== WORK ORDER ==
Give again the line that contains "American Registry of" and every line after it to the end of the records. Keep them exactly as they are and add nothing.
(INFORMATION SUPPLIED Opens)
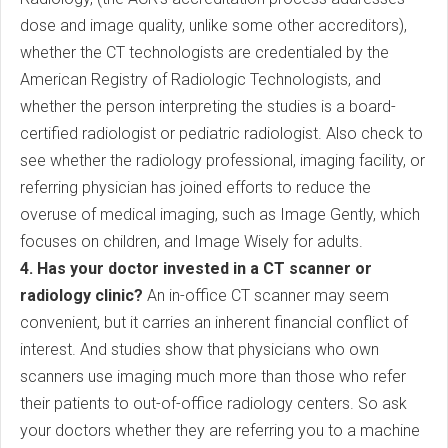
dose and image quality, unlike some other accreditors),
whether the CT technologists are credentialed by the
American Registry of Radiologic Technologists, and
whether the person interpreting the studies is a board-
certified radiologist or pediatric radiologist. Also check to
see whether the radiology professional, imaging facility, or
referring physician has joined efforts to reduce the
overuse of medical imaging, such as Image Gently, which
focuses on children, and Image Wisely for adults.
4. Has your doctor invested in a CT scanner or
radiology clinic?
An in-office CT scanner may seem
convenient, but it carries an inherent financial conflict of
interest. And studies show that physicians who own
scanners use imaging much more than those who refer
their patients to out-of-office radiology centers. So ask
your doctors whether they are referring you to a machine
(INFORMATION SUPPLIED Closes)
== ANSWER TO THIS EXERCISE ==
American Registry of Radiologic Technologists, and
whether the person interpreting the studies is a board-
certified radiologist or pediatric radiologist. Also check to
see whether the radiology professional, imaging facility, or
referring physician has joined efforts to reduce the
overuse of medical imaging, such as Image Gently, which
focuses on children, and Image Wisely for adults.
4. Has your doctor invested in a CT scanner or
radiology clinic?
An in-office CT scanner may seem
convenient, but it carries an inherent financial conflict of
interest. And studies show that physicians who own
scanners use imaging much more than those who refer
their patients to out-of-office radiology centers. So ask
your doctors whether they are referring you to a machine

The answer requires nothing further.